As we view it, substantial compliance in such a case means, was there an error of omission or commission in the proceedings, which substantially and materially deprived the voters of the full time and information which the statute requires in order to discuss, debate, inquire and consider whether in their opinion the burden of the additional tax for the reason and to the extent stated should be approved or disapproved.
*461The Validation Act, in its relief aspects, sounds in Equitable terms. It refers to the judgment of tbe court as a decree constituting a permanent injunction. So that it is proper to consider sucb case in accordance with the usages and customs of equity.
While it is true the original Resolution of Council, filed with the County Auditor, omitted the approximate date of maturity of the $25,000 of bonds, the County Auditor in order to determine amount of levy of necessity had to be advised, otherwise he could make no determination. It would seem to follow that he must have done so in order for the maturities to be set out, as they were in the Resolution filed with the Board of Elections. We conclude that no one affected was prejudiced thereby.

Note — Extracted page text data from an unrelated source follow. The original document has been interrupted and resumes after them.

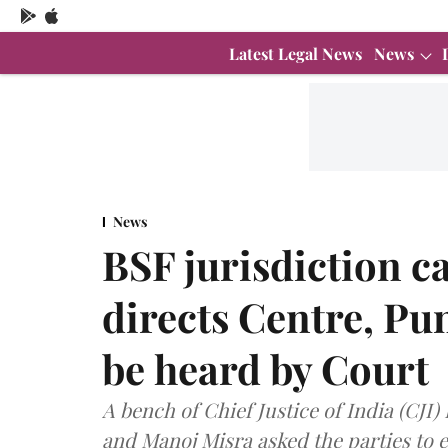
Latest Legal News
News
News
BSF jurisdiction c
directs Centre, Pun
be heard by Court
A bench of Chief Justice of India (CJ
and Manoj Misra asked the parties to e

As to the fact that the original Resolution of Council was filed with the County Auditor 106 days rather than at least 110 days, this was an error of commission. Here, again, can it be said that any affected person was prejudiced thereby? We think not, at this point in time. The County Auditor had no duty to accept the Resolution, but he did and acted forthwith. The vital time to be met was the filing of the subsequent Resolution with the Board of Elections prior to the 90th day before the election.
While under slightly different circumstances a different conclusion might follow, it appears under these facts that there was substantial compliance with the statute and that no one suffered detriment or prejudice because of the minor errors of omission and commission. It is said that the prevailing view is that the courts will sustain the validity of bonds if possible. 15 McQuillin Municipal Corporations 3rd ed., 486, Sec. 43.14,
Since sufficient taxes have been collected to pay $2500 of principal and two years’ interest, the Village is authorized to issue $22,500 of the bonds voted. An entry is accordingly made and filed.